Outdoor Adventures
Phil Taunton, Special to The Gazette
Friday, August 15, 2008
Do you remember the baseball story “Field of Dreams” with Kevin Costner?
The movie centered on a baseball field built somewhere in a remote Iowa corn field. People from miles around came to see the games and take part in the sport. A line from this film, “If you build it, they will come,” has been in my mind ever since.
I once saw a brilliant yellow male American Goldfinch on a postcard many years ago. It was perched on a sprig of a forsythia bush that was just starting to burst its buds into small flowers and create a yellow ribbon of spring glory. What a magnificent sight it was! Wifeus was somewhat of a cook, painter and artist before golf claimed her life and she was able to duplicate this picture on the top of one of those painted, varnished wooden calendars with interchangeable pieces indicating days and months. It hangs in our kitchen today. I still marvel at its beauty and what were once Wifeus’ culinary and artistic achievements every time I look at it!
I love to maintain bird feeders year round and had several Goldfinch come to the feeders that winter. An idea came to me and I planted a forsythia bush just outside the patio door to see if I could make the postcard and calendar come to life. It took a couple of years for the shrub to bloom and, believe it or not, one beautiful morning just after the Goldfinch males had turned their stunning yellow-gold mating color, I had a living picture of a male gold finch on the forsythia bush right before my very eyes.

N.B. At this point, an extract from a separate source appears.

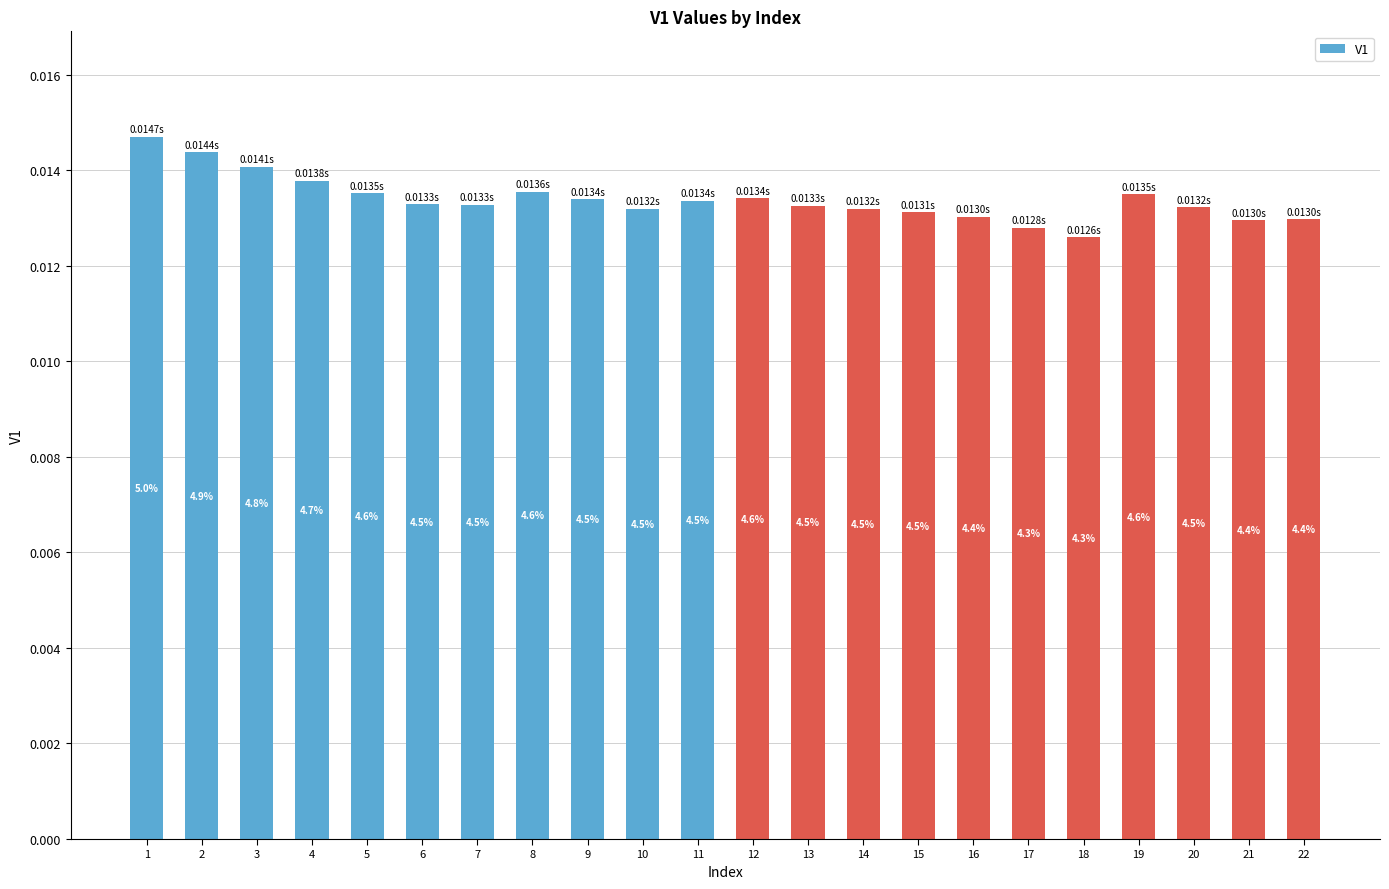

Does the chart contain any negative values?

No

My father passed away in the summer of 1995 and I was lost, to say the least. My outdoor adventures would never be the same. Our fishing boat was the loneliest place to be and, other than just his presence, down at the lake was where I missed him the most. One day I made a plywood stand and placed it in the front of the little V-bottomed boat where he use to sit for a bird dog or two to accompany me fishing. It’s easy to recollect ‘Old Stick’ caught just as many fish… Pop never was much of a fisherman, but her barking at fish I caught, and at Sea-Doos never held a candle to the banter Dad and I shared. We always had a good time on the water, or hunting for that matter, whether we harvested anything or not.
Time healed this emptiness and now I have two energetic grandkids to keep me company whenever opportunity presents itself. My father passed a passion to me many years ago concerning the outdoors and these kids will know our natural world. I pray the ideas I plant in their young minds and the experiences we share together will fruit into a lifetime of love for the outdoors, wildlife appreciation and respect for all living things.

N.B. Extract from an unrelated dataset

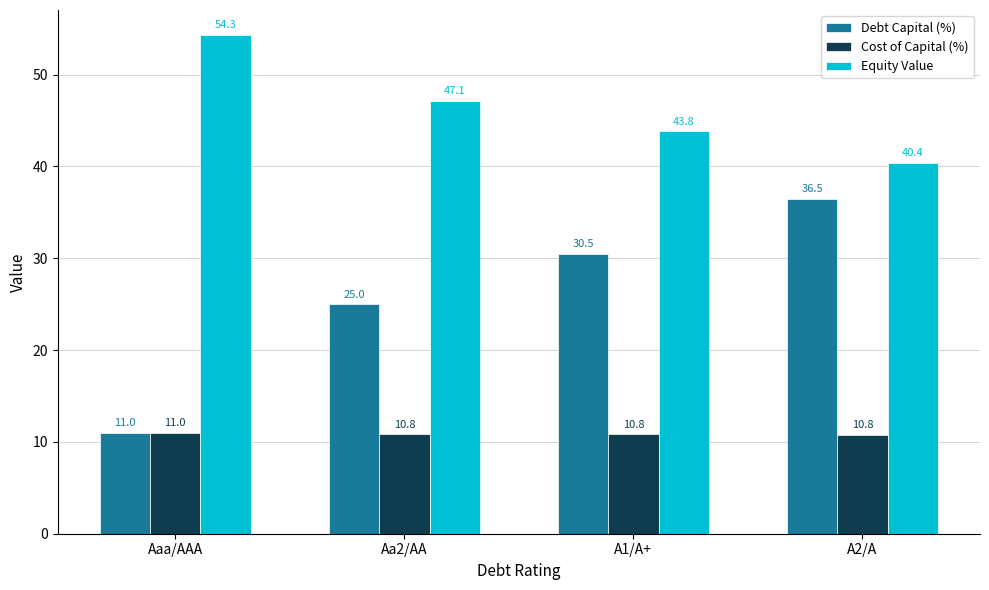

List the series in order of their peak value, highest first.

Equity Value, Debt Capital (%), Cost of Capital (%)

And hopefully my grandson, though just seven and a half, will learn to appreciate women, especially their physical achievements in sports and the great outdoors. The sooner the better I might add. On a recent outing at Council Grove City Lake after his sister had caught two catfish and he strung the next three using my father’s old fishing pole, with a smile on his face, Peyton put his foot in his mouth (something else he learned from me) by chiming, “What’s going on in the back of the boat? Why aren’t you girls catching any fish?” Before I could warn him about the consequences of making such a statement and riling the women, Sydney, his younger sister, had a fish on! We quit counting after that. Pop would have been proud!